Verhaal

De Canadezen op Sicilië

Italië

Deel

Onder de geallieerden die bij Operatie Husky betrokken waren, bevonden zich 25.000 Canadezen die verbonden waren aan het Britse 8ste Leger. Ze landden bij Pachino en legden 200 km af om Adrano te bereiken. Hun opoffering is te zien op de begraafplaats van Agira, waar bijna 500 mannen begraven liggen.

Het 8ste Leger van generaal Montgomery omvatte ook de 1ste Canadese Infanteriedivisie en de 1ste Pantserbrigade onder het bevel van Robert Wyman. De Canadezen landden op 10 juli 1943 aan de kust van de Baai van Amber. De I brigade landde op Sugar beach en veroverde snel het vliegveld van Pachino. Ondertussen ging de II, die op Roger beach aankwam, op weg naar Ispica, dat op 11 juli werd bezet. Op dezelfde dag rukte de 1e op naar Rosolini.

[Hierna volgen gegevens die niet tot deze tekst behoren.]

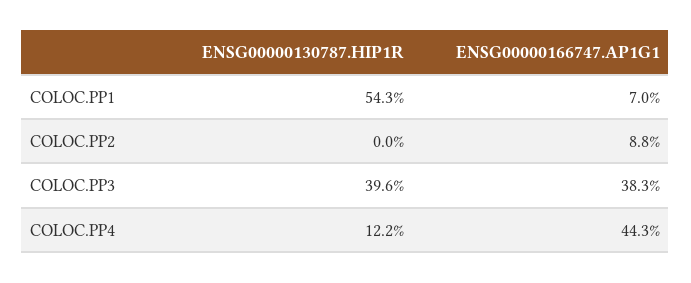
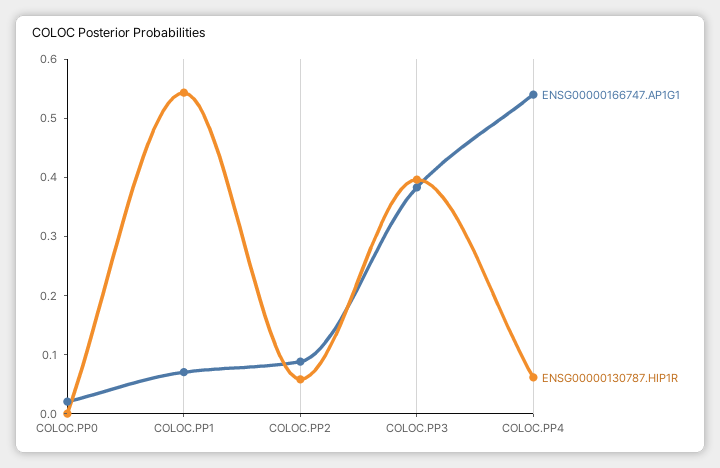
  {
    "ENSG00000130787.HIP1R": {
      "COLOC.PP1": 0.543,
-     "COLOC.PP2": 0,
+     "COLOC.PP2": 0.06,
      "COLOC.PP3": 0.396,
-     "COLOC.PP4": 0.122
+     "COLOC.PP4": 0.06,
+     "COLOC.PP0": 0
    },
    "ENSG00000166747.AP1G1": {
      "COLOC.PP1": 0.07,
      "COLOC.PP2": 0.088,
      "COLOC.PP3": 0.383,
-     "COLOC.PP4": 0.443
+     "COLOC.PP4": 0.54,
+     "COLOC.PP0": 0.02
    }
  }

Op 12 juli bereikten de Canadezen Modica en vervolgens Ragusa, kort daarvoor bevrijd door de Amerikanen, en verbleven twee dagen in Giarratana. Op 15 juli rukten ze op naar Enna, via Vizzini dat door de Schotten bevrijd was. Veel Italianen werden gevangen genomen en overgebracht naar het concentratiekamp in Priolo.

Op dezelfde dag hadden de Canadezen hun eerste confrontatie met de Duitsers bij Grammichele: ze achtervolgden hen tot Caltagirone, waar ze op 16 juli binnenkwamen.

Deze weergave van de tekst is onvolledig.